Albert H. Holmes was classified in August 1965 as a conscientious objector by his Selective Service Appeal Board. Section 6(j) of the Universal Military Training and Service Act of 1948 stated that a conscientious objector who, like petitioner, is also opposed to noncombatant military service, may in lieu of induction 'be ordered by his local board ... to perform ... such civilian work contributing to the maintenance of the national health, safety, or interest as the local board may deem appropriate. ...' Beginning in October 1965 Holmes exchanged a series of letters with his local board in which the Board explained to Holmes the types of civilian work available and Holmes asserted his religious scruples against serving the United States Government in any capacity, including civilian work programs. Holmes reiterated this position in a personal meeting with his local board.

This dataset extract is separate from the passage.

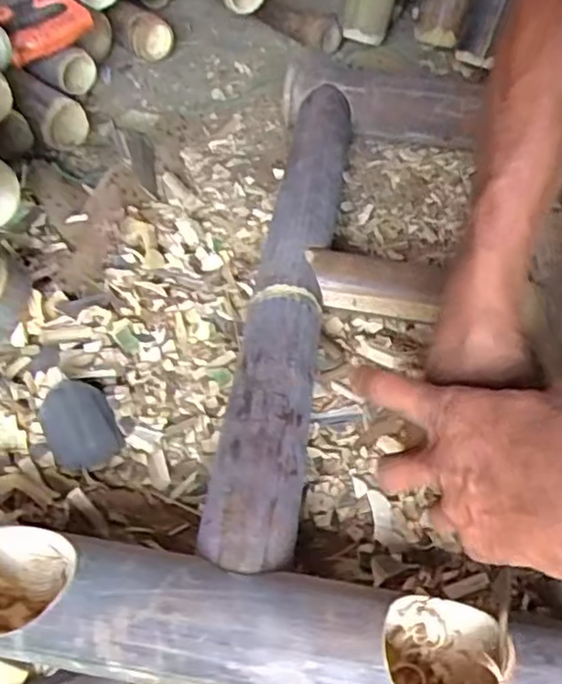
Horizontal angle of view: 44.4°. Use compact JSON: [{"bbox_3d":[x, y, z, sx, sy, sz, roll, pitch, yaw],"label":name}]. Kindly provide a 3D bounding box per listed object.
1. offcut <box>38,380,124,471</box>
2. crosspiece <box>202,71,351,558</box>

On February 7, 1966, the Board sent Holmes an order to report on February 21 to an Illinois state hospital for civilian work assignment. However, on the day he was due to report, Holmes notified the Board that he refused to do so for religious reasons.

Prior history

Holmes was charged with willful failure to report as ordered, in violation of 12(a) of the Selective Service Act. At his nonjury trial Holmes moved for judgment of acquittal. That motion was denied, Holmes was convicted and sentenced to three years imprisonment, and the Court of Appeals affirmed, one judge dissenting.


  1. 391 U.S. 936 Full text of the opinion courtesy of Findlaw.com.